Retesting of Dna Evidence Allowed in third Amanda Knox Trial in Italy

Double jeopardy is not a principle followed by the Italian courts. In the United States, where American college student Amanda Knox now resides, there could be no retrying of the appellate decision that acquitted her and her Italian boyfriend Raffaele Sollecito of murdering Knox’s British college roommate, Meredith Kercher, in Perugia in 2007.

In Italy, however, it’s a different matter. The highest court has ordered a retrial. According to the Court of Cassation, the last trial was plagued with “deficiencies, contradictions and illogical conclusions” according to the newspaper, USA Today. However, the trial will have to go on without Knox, who refused to return to Florence, Italy, where the trial is taking place.

Knox remains in Seattle while trial begins in Florence

Knox, 26, remains in Seattle as a student at the University of Washington, having served four years of a 26-year sentence for the murder of Kercher, about which she has continued to claim her innocence. She was not compelled to return to Italy by international law, but she could be declared in contempt for failing to appear. Likewise, Sollecito, 29, is not present at trial.

Her prolonged battle with the Italian legal system has made Knox a household name in both the United States and Italy, where the Italian press had a field day portraying the college student as a dark seductress and painting the crime as one of a sexual nature.

Opening old wounds

For Meredith Kercher’s parents, the new trial is yet another attempt to gain some answers about the questions that linger over the death of their daughter. While a third person, Rudy Guede was convicted of murdering Kercher (and is at present serving a 16-year sentence for his part), the court found that Guede did not act alone.

However, faulty DNA tests and the lack of a murder weapon have left much of the case in limbo.

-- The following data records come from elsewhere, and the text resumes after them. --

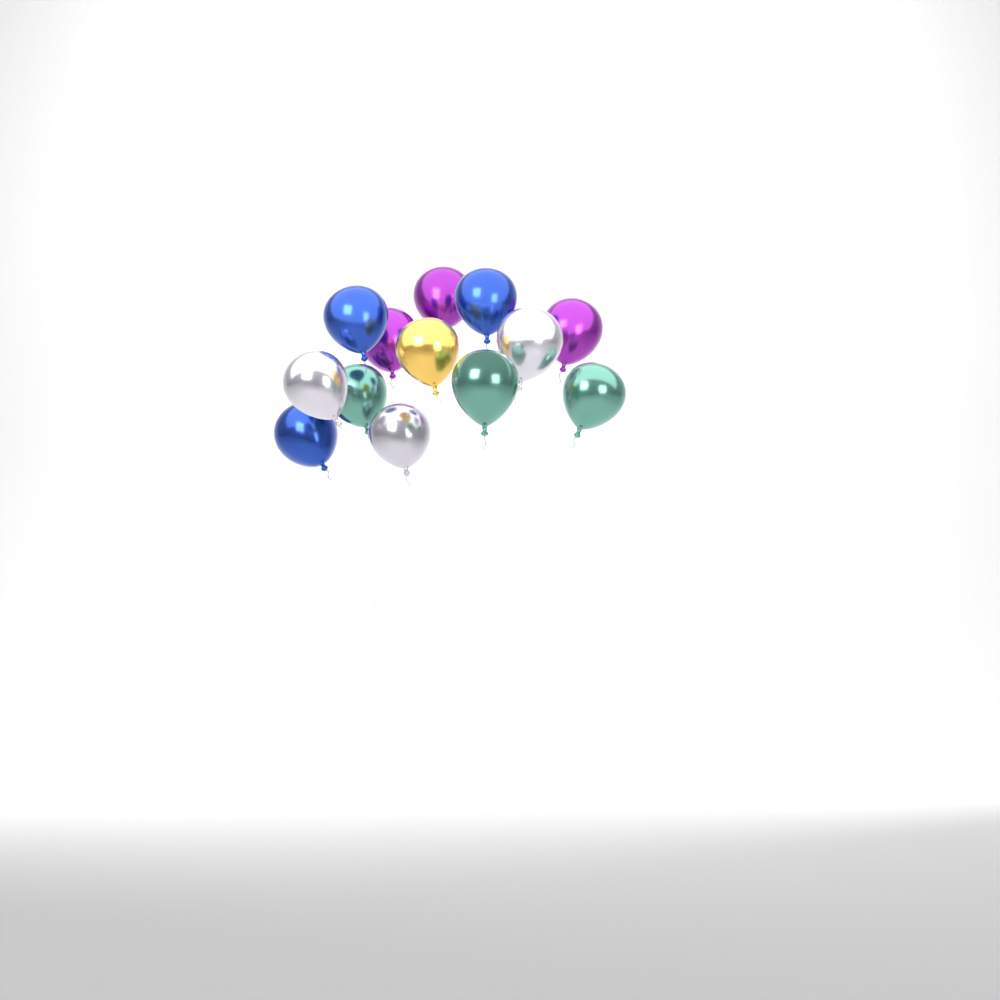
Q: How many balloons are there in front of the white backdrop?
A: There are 13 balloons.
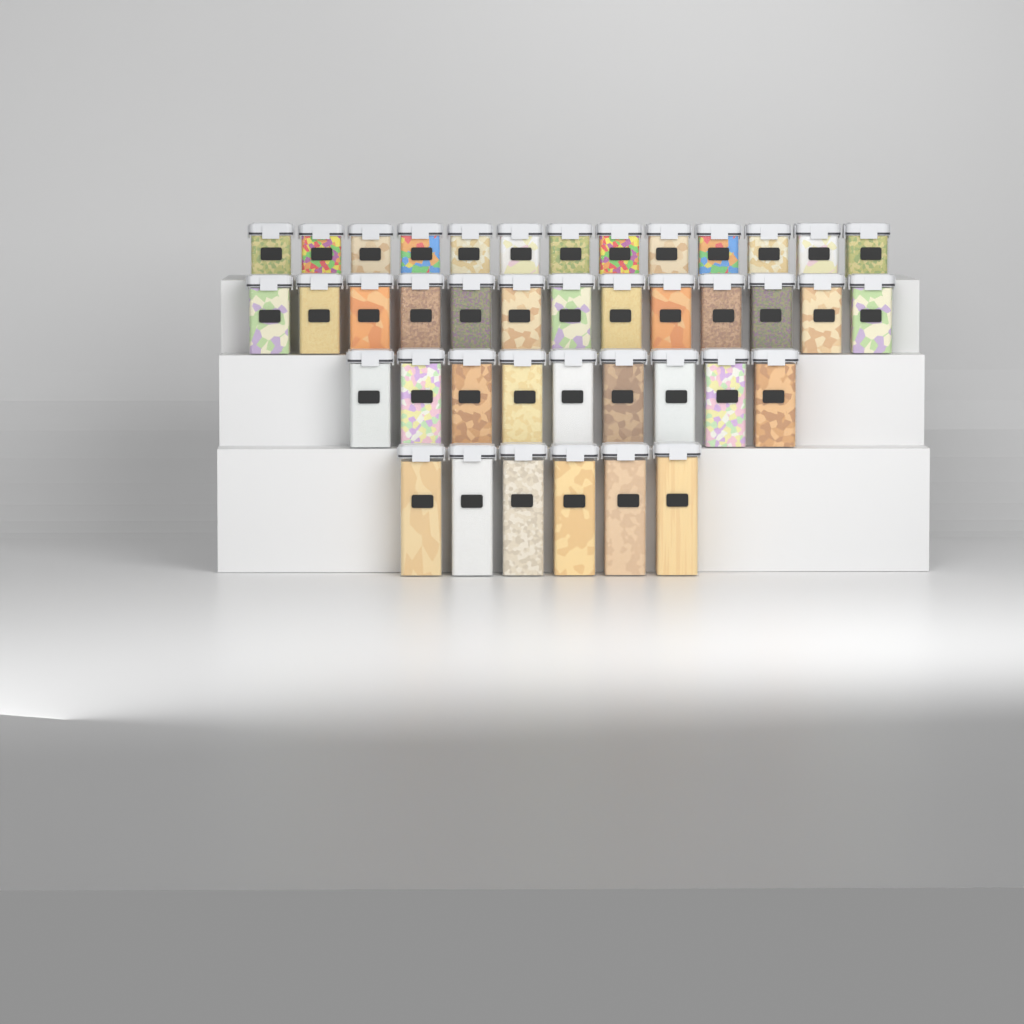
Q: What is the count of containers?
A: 41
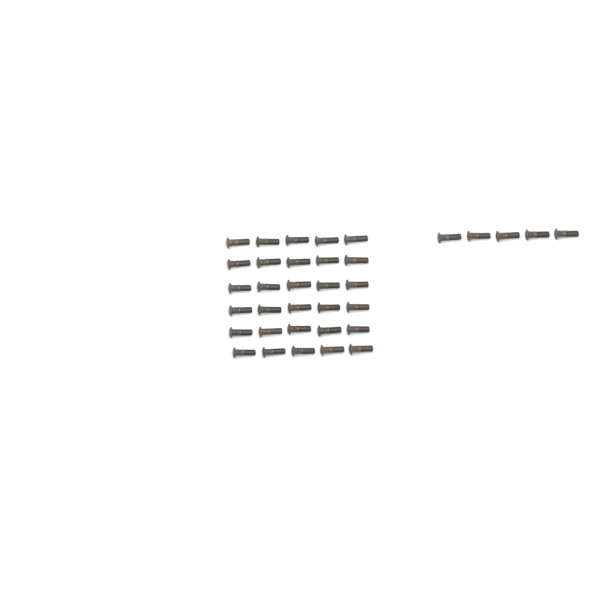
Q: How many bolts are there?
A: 35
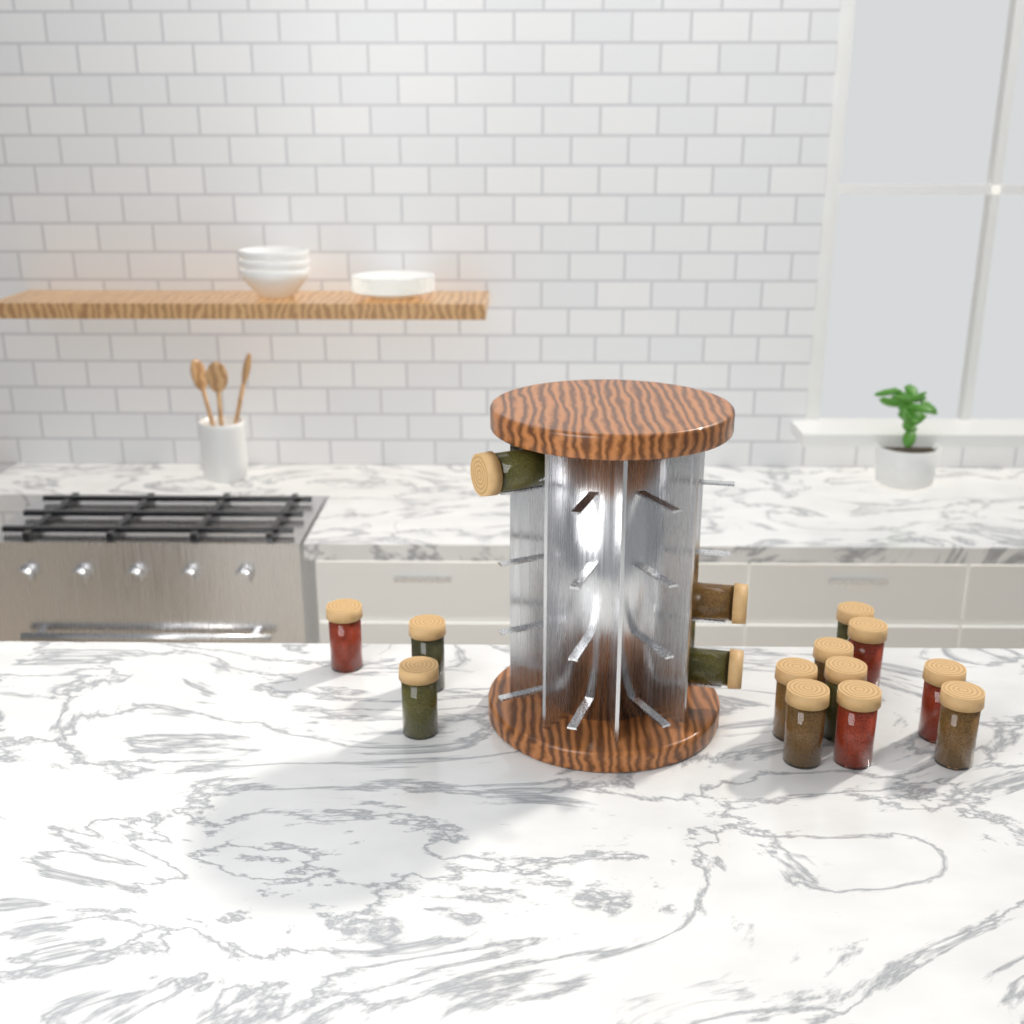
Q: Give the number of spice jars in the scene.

While the court of appeals threw out the convictions of Knox and Sollecito due to the bungling by the prosecution and forensic collection experts, the Court of Cassation has found that the decision acquitting the two “openly collides with the objective facts of the case,” according to USA Today.

The court argued that evidence was mismanaged, some facts ignored and some facts given little credence. Knox herself has come into question repeatedly for falsely pointing a finger at another man who had nothing to do with the murder. In addition, Knox and Sollecito had been dating less than a week, and statements given by each did not match up.

Reexamining the knife

This third trial for Amanda Knox has also seen a call for and permission granted regarding the retesting of DNA on a knife suspected of being the primary weapon in the crime, according to the Washington Post. Many other defense requests, however, have been denied. While the trace amounts of DNA on the weapon had initially been deemed “too small to test,” the court is now allowing testing to be done.

At the beginning of this third trial, Defense Attorney Carlo Dalla Vedova warned of the possibility of an “infinite trial.” In Italy, as in the United States, there is no statute of limitation on murder charges. And it seems, the Italians plan to keep on trying the murder case until they are satisfied with the results.